2 October, 2014On the eve of the Congress to found the Arab Trade Union Confederation ATUC, a new regional organization belonging to the ITUC, the Arab Women’s Network met in Amman on 27 and 28 September 2014. The meeting discussed ATUC gender policy and passed in review women’s rights in the Arab world.

According to the ATUC gender policy “women’s participation in Arab trade unions, federations and confederations does not exceed 25%”. This is the issue that will need to be addressed by the ATUC women’s committee which will be formed by the ATUC Congress on 1 and 2 October.

In addition the gender policy contained chapters on consolidating and activating the principles of equality and non-discrimination, empowering women to reach decision-making and leadership positions, political participation and decent work. Women’s right to peace and security and combating all forms of violence is one more chapter. The meeting devoted time to this issue because of the current threats to women in the region from terrorism and ISIS.

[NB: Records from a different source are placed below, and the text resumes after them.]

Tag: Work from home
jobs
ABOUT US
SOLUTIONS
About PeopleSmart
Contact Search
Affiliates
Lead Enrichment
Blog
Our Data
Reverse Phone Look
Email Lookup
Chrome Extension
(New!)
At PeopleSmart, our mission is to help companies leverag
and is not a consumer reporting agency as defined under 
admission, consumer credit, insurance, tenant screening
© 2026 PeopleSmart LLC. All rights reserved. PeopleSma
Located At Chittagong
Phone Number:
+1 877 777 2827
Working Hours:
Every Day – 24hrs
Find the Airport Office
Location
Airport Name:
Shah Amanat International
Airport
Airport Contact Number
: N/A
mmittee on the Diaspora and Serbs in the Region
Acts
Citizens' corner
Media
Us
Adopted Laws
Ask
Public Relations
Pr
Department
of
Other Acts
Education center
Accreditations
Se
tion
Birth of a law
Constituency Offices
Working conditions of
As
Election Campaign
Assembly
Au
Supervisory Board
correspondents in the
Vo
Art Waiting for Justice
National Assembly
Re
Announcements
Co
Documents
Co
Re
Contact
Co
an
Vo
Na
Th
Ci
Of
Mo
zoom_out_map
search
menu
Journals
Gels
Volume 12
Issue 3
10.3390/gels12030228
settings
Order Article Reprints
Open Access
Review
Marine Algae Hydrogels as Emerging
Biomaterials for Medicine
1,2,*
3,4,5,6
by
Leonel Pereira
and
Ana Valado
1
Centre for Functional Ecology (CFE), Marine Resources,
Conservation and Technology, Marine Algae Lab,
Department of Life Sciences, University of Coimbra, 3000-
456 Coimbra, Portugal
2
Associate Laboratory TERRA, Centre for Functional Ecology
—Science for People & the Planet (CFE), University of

IndustriALL’s own Hashmeya Muhsin Alsaadawi presented a paper on violence from conflict as it affects women.  Reporting on the situation in her home country Iraq, the inspirational trade union leader Hashmeya reported:

“Iraq lives in a state of endless war, starting with the dictatorship, wars with neighbours, destruction of infrastructure, embargoes. 95% of the budget went to the military. The wars led to instability and regression, including jihadi marriages and marrying young women off. Iraq has depleted uranium and weapons from the Americans from 1991, which cause cancer cases. In the meantime 15% of women are widows, amounting to 1.5 million widows. It can be considered that because of that 3 million children are on the streets, and 9 million people live in poverty. The women need to be empowered to earn money to support their children. The governments established after 2003 were based on ethnic pillars. Corruption was high. No one cared about citizens. There is no security; no health, paramilitary groups and gangs are rampant. Yazidis and Christians have fled to escape ISIS. Because of the corruption and mismanagement in Iraq it was easy for them to take over. Other countries also intervene in Iraq. There are women who struggle for peace. What is needed is cooperation with civil society organizations. For trade unions the dilemma is that with the millions of unemployed, how can trade unions represent them? The international community needs to create a program to support women refugees. IndustriALL could play a vocal role in getting such a program together.”

The meeting adopted statements on violence, women refugees in Syria and women’s participation which were passed on to the Congress. It was decided that all Arab unions should take one hour of action in support of the fight against violence on 30 October from 11 am to 12 noon.  “The increase in violence throws us back to the dark ages.” The resolution calls on the international community to do its best to stop the human tragedy and to enable people to go back to their home countries.

The gains that were expected in 2010 when the Arab Women’s Network was created have not come to pass, on the contrary, most countries have regressed. Hashmeya’s opinion on this regression: “Labour, students and communities played a role in the uprisings, but they were not well organized. This was abused by the Islamists.” Women are abused, “because they are a commodity, a tool to have fun, but not important members of society.”